Pensamentos de Clarice Lispector
Além do mais, o homem que sou, tenta em vão inquieto acompanhar os meandros bizantinos de uma mulher, com desvãos e cantos e ângulos e carne fresca – e de repente espontânea como uma flor.
Eu sou uma mulher objeto e minha aura é vermelha vibrante e competente.
Sem estar agora sendo irônica, sou uma mulher de espírito.
Ora essa, sou uma mulher simples e um pouquinho sofisticada. Misto de camponesa e de estrela no céu.
Rainha egípcia? Não, sou eu, eu toda ornada como as mulheres bíblicas.
Peço também que não leia tudo o que escrevo porque muitas vezes sou áspera e não quero que você receba minha aspereza.
Abro o jogo. Só não conto os fatos de minha vida: sou secreta por natureza.
Eu sou uma pergunta de certo. Uma pergunta que não deseja ser respondida. Que também não se contenta com as respostas porque acha tudo um tanto quanto relativo. Meus braços são por demais pequenos para o mundo que eu quero abraçar. E meu coração é por demais tortuoso para não causar espanto. Quero tudo! Agora!
E, se você me achar esquisita, respeite também.
Até eu fui obrigada a me respeitar.
Outro sinal de se estar em caminho certo é o de não ficar aflita por não entender; a atitude deve ser: não se perde por esperar, não se perde por não entender.
Se eu me confirmar e me considerar verdadeira, estarei perdida porque não saberei onde engastar meu novo modo de ser – se eu for adiante nas minhas visões fragmentárias, o mundo inteiro terá que se transformar para eu caber nele.
Por pura sede de vida melhor estamos sempre à espera do extraordinário que talvez nos salve de uma vida contida.
Eu antes tinha querido ser os outros para conhecer o que não era eu.
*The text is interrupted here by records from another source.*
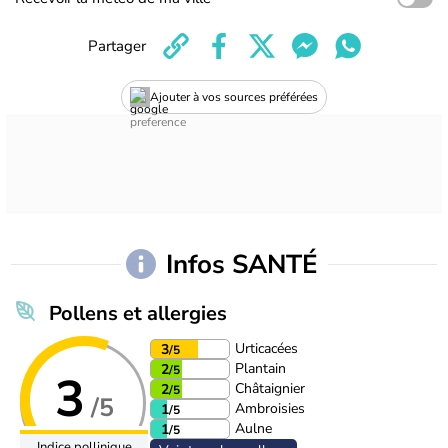
Partager
Ajouter à vos sources préférées
Infos SANTÉ
Pollens et allergies
Urticacées
3
/5
Plantain
2
/5
3
Châtaignier
2
/5
/5
Ambroisies
1
/5
Aulne
1
/5
Indice pollinique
Entendi então que eu já tinha sido os outros e isso era fácil. Minha experiência maior seria ser o âmago dos outros: e o âmago dos outros era eu.
O mal é que a minha esperança ou é inexistente ou forte demais – esperança forte demais é “infantil”.
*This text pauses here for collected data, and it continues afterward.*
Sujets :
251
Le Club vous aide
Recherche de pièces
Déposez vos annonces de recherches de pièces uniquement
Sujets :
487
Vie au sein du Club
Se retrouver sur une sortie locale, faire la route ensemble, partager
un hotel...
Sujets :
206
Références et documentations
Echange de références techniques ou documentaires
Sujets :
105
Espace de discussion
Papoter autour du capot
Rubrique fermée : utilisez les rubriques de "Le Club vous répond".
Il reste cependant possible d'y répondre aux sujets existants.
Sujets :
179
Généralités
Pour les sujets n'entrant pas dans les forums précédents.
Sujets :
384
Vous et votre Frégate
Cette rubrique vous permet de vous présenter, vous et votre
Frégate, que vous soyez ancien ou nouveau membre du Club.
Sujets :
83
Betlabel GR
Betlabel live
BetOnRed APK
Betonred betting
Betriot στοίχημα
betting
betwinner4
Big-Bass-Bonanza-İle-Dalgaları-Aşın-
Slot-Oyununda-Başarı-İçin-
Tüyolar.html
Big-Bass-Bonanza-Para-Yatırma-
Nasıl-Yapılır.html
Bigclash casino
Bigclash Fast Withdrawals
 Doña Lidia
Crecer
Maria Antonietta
Sua coragem é a de, não se conhecendo, no entanto prosseguir. É fatal não se conhecer, e não se conhecer exige coragem. [...] O caminho lento aumenta sua coragem secreta.
Suponho que este tipo de sensibilidade, uma que não só se comove como por assim dizer pensa sem ser com a cabeça, suponho que seja um dom.
Era muito impressionável e acreditava em tudo o que existia e no que não existia também. Mas não sabia enfeitar a realidade. Para ela a realidade era demais para ser acreditada. Aliás a palavra “realidade” não lhe dizia nada. Nem a mim, por Deus.
Esperar que algo amadureça é uma experiência sem par: como na criação artística em que se conta com o vagaroso trabalho do inconsciente.